Spammers Start Their Own URL-Shortening ServicesBy Chris Talbot | Print
You'd better think twice before you click on that shortened URL. Spammers are now setting up their own URL-shortening services to lure unsuspecting end users to malware and spam sites.
Spammers have upped the game of fooling end users by establishing their own fake URL-shortening services, according to a new report from Symantec.
The dangers of clicking on unknown shortened URLs are higher now according to Symantec’s May 2011 MessageLabs Intelligence Report. The report found that spammers have set up their own fake URL-shortening services to trick unsuspecting Internet users into clicking on the link and being directed to the spammer’s site, which could contain spam advertising or malware. The Symantec report noted an increase in spam by 2.9 percentage points because of this new method of spamming.
Symantec predicted this scheme in its Annual Security Predictions for 2011 report.

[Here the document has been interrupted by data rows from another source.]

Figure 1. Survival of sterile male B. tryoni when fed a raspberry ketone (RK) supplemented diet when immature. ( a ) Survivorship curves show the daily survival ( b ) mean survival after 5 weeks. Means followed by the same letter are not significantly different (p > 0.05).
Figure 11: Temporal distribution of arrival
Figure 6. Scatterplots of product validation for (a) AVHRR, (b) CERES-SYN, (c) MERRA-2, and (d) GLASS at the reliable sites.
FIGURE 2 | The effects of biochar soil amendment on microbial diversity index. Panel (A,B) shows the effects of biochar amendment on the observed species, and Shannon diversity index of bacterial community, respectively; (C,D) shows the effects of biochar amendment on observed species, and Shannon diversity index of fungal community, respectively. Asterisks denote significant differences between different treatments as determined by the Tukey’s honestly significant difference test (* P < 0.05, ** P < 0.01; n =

"I do think it’s a problem, but I wouldn’t call it an enormous problem because the potential audience for shortened URLs, it seems to me, is relatively small, but I think it’s something people need to keep an eye on," said Charles King, principal analyst at Pund-IT. "What I think it’s going to do is increase the currency and the value of established URL shortening services like TinyURL and so on, and cause almost any new addition to that market to be somewhat suspect until they become established."
MessageLabs has monitored spammers’ use of shortened URLs for years, and it was only a matter of time before this new spamming technique emerged, said Paul Wood, senior analyst at Symantec.cloud.
"What is unique about the new URL-shortening sites is that the spammers are treating them as stepping stones – a link between public URL-shortening services and the spammers’ own sites," Wood said.
Many of these fake URL-shortening services were registered several months ahead of launch, which Symantec believes may have been intentional to evade detection by legitimate URL-shortening services.
Unfortunately for end-users, there’s no easy way to avoid being taken in by URL-shortening spam, whether it comes from a legit site or a spam site, King said. Although TinyURL offers a preview function on its website so users can see what a TinyURL-shortened site leads to, only a few legitimate URL-shortening sites offer such a service. For the most part, people have no way to know where a shortened URL will lead until they click on it.
Wood offered some advice to stay as safe as possible.
"People should always avoid clicking on links in email, even if from a trusted source. Also, consider the content of the email first and whether you are expecting something from the sender," Wood said. "You may also contact the sender and ask them if it’s a valid link, which will also help them understand if their system is compromised and finally, make sure you have current AV and web security in place."
The latest MessageLabs Intelligence report found that the global ratio of spam in email traffic grew 2.9 percentage points from April to May to 75.8 percent (in other words, one in 1.32 emails are spam). Email-borne viruses actually decreased by 0.143 percentage points from April to 0.45 percent of all emails (one in every 222.3 emails). Email-based phishing attacks also decreased slightly at 0.06 percentage points to 0.349 percent (or one in 286.7 emails).
Web security analysis showed that about 3,142 websites were harboring malware, spyware and adware, which was an increase of 30.4 percent from April.
Russia also achieved the dubious honor of being the most spammed country in the world in May. In fact, 82.2 percent of all emails in Russia were spam. In comparison, the United States was a little further down the list at 76.4 percent of all emails being spam.
Symantec also measured the amount of spam being sent to verticals. Those working in the wholesale sector were hit the hardest in May (80.2 percent of their received emails were spam), but others also experienced some fairly hefty spam traffic – education at 77.4 percent, chemicals and pharmaceuticals at 76 percent, IT services at 75.4 percent, retail at 75.4 percent, public sector at 74.5 percent, and finance at 74.7 percent. When it came to getting hit with malware, though, the public sector was the most adversely affected, with one in 28.9 emails being blocked because of infection.